Video Game legends rarely need a rebirth, but Castelvania, the long running vampire slasher that debuted on theFamily Disk Computer System in September of 1986 had it a brick wall. Once standing among the medium’s elite, groan worthy installments and terrible spin-offs led many gamers to believe that the series was finished. Something had to be done if the Belmont clan was to be saved.
That something apparently was Hideo Kojima. The legendary developer and producer of the Metal Gear Solid franchise has been handed the reins to the struggling franchise and presents us with a much darker and much more grown up telling of the Castlevania saga. Ironically, n the process of finding this new identity however, the game looses any sense of individuality. This, coupled with a series of frustrating design issues and technical snafus limit the potential of what could have been a downright thrilling rebirth.
In Lords of Shadow, players take control of Gabriel Belmont, rather than series mainstay Simon during a time dubbed as “the end of days.” Belmont is on a quest to resurrect his wife, and sets out to find a mystical item that can bring the dead back to life.
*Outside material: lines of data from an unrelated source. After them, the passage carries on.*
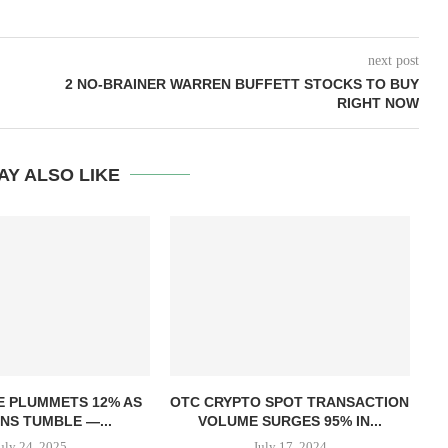
next post
2 NO-BRAINER WARREN BUFFETT STOCKS TO BUY
RIGHT NOW
AY ALSO LIKE
T
E PLUMMETS 12% AS
OTC CRYPTO SPOT TRANSACTION
NS TUMBLE —...
VOLUME SURGES 95% IN...
uly 24, 2025
July 17, 2024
AS you’ve probably guessed, the journey won’t be an easy one — you’ll have to travel through a forbidden land where the Necromantic Wars took place years ago, and as a result, are completely over run by zombies, werewolves and of course, vampires. The plot, as convoluted as it may sound plays out rather nicely in an impressive universe. The game features impressive voice acting and narration by one Patrick “Jean Luc Picard/Avery Bullock” Stewart. Shortly into the game though you’ll realize that the game’s alluring universe never truly gets explored to the extent it deserves. Sure, there’s a few notes and a bit information doled out during cutscenes, but you can’t help but feel like you want more.
Lords of Shadow’s main draw for most players should be in the game’s impressive, God of War like combat system. You know how Kratos has his chaos blades? Gabriel has his whip – and the effects are stunningly similar. You’ll have access to two different attack types – one short but powerful and the other long but weaker to dish out dizzying combos on unsuspecting baddies. It’s definitely not a bad thing that the combat mechanics are so similar to that of Sony’s Greek mythology trilogy, but where Castlevania really sets itself apart is with is the weaponry selection later on in the game. As you progress through Gabriel’s quest, you’ll gain access to weapons like silver daggers, holy water and even fairies that are each better used in certain situations than others. This of course brings an undeniably fun and rewarding strategy aspect to the world. At least it saves you from the sorry ass magic that seems to have been thrown in at the last second.
If the game’s strong suit is its combat sequences, it’s other half, the puzzle aspects are its weakest. Though there are a few quality ones sprinkled throughout the game, most of Castlevania’s puzzle elements are absurdly easy and serve merely as ways to break up the game’s action sequences. Even worse yet is the fact that if for some reason you can’t figure out a puzzle, you can “buy” the solution with hints. Cheap much?
Technically speaking, Lords of Shadow is a mixed bag, it’s detailed visuals mix well with superbly done animations, but there are still a few frustrating and clumsy elements here. Key among them is the fixed camera, which seems like it was programmed to make even the simplest solutions all the more difficult. Many portions of the game require Gabriel to traverse tight passages or deal with surrounding enemies, and more often than not, you’ll be faced with a camera that likes to position itself at the worst possible angle – often taking the focus off of your goal, forcing you to take on a lot of damage. It was also apparent that the game wasn’t playing by any set of predetermined rules very early on, as attacks often don’t land with the same damage as before – like the obstacle that wasn’t destroyed by my strong attack unlike the one previous to it that was.
The Blast Factor: Castlevania: Lords of Shadow clocks in at roughly 15 hours of gameplay if you go searching for everything you can. Though it’s easily a great restart for the franchise, the game pales in comparison to those it tries to emulate. As one of the longest franchises in modern gaming, I longed for Castelvania: Lords of Shadow to be fresh, to be new, but sadly, that’s not the case.